--- TASK REQUIREMENTS ---
Write out the lines below word for word, leaving out the pictures.

>> start ROWS

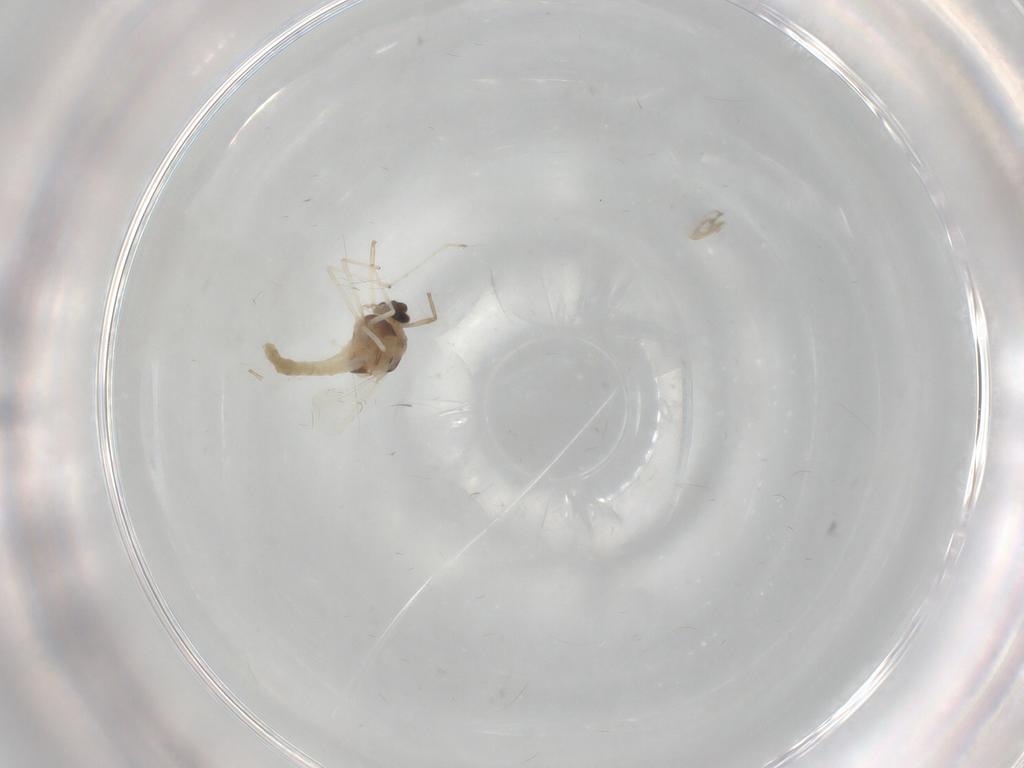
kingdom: Animalia
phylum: Arthropoda
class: Insecta
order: Diptera
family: Chironomidae
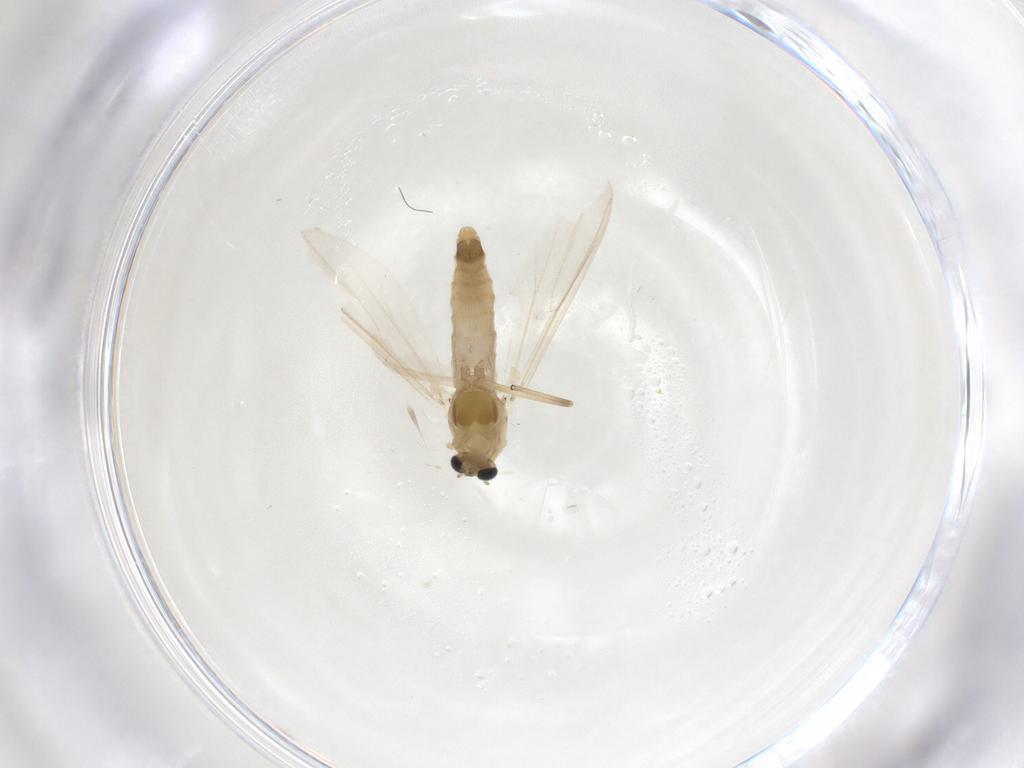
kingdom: Animalia
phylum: Arthropoda
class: Insecta
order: Diptera
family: Chironomidae
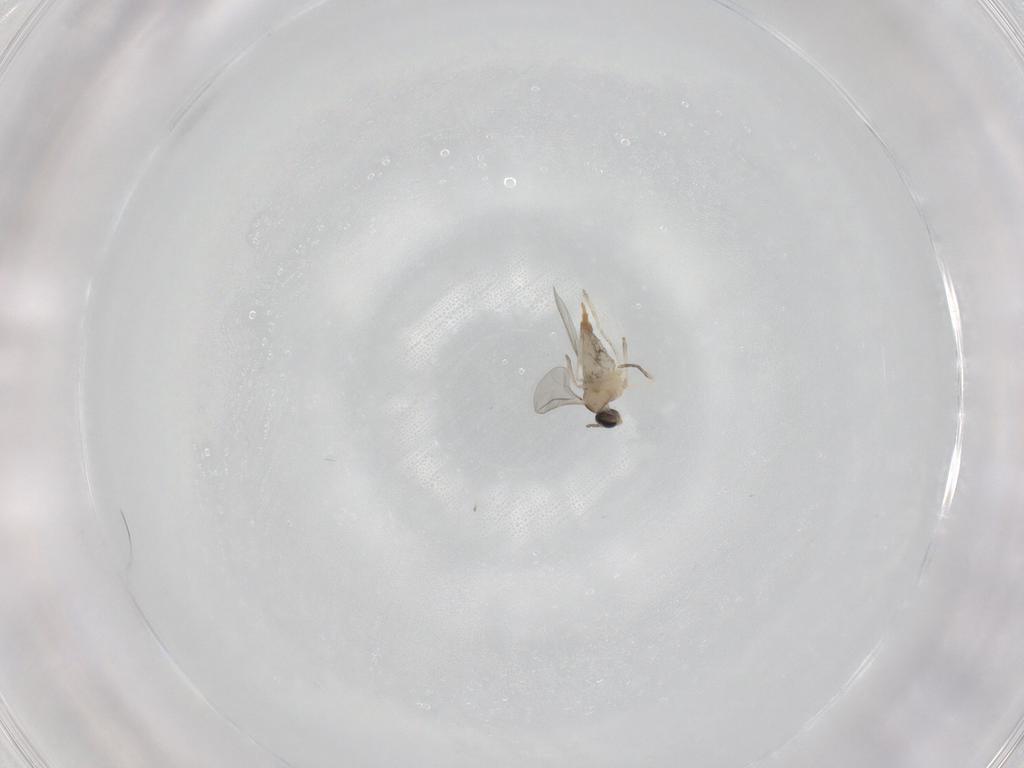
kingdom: Animalia
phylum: Arthropoda
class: Insecta
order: Diptera
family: Cecidomyiidae
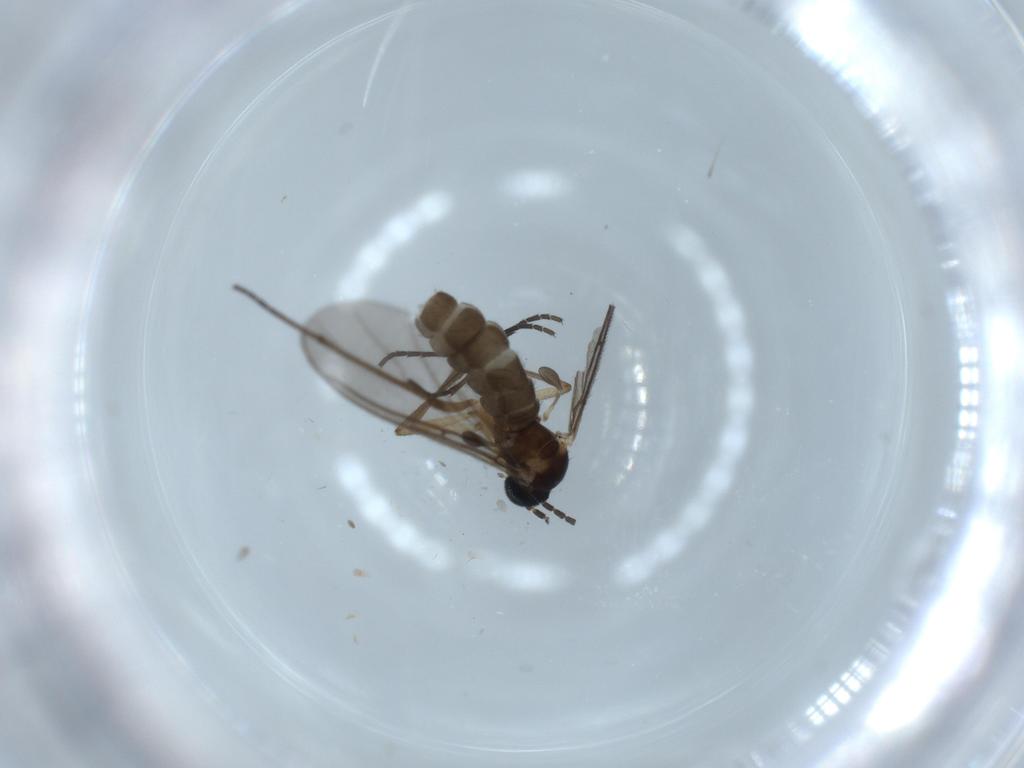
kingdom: Animalia
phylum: Arthropoda
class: Insecta
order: Diptera
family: Sciaridae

>> end ROWS

--- SOLUTION FOR THIS PROBLEM ---
kingdom: Animalia
phylum: Arthropoda
class: Insecta
order: Diptera
family: Chironomidae
kingdom: Animalia
phylum: Arthropoda
class: Insecta
order: Diptera
family: Chironomidae
kingdom: Animalia
phylum: Arthropoda
class: Insecta
order: Diptera
family: Cecidomyiidae
kingdom: Animalia
phylum: Arthropoda
class: Insecta
order: Diptera
family: Sciaridae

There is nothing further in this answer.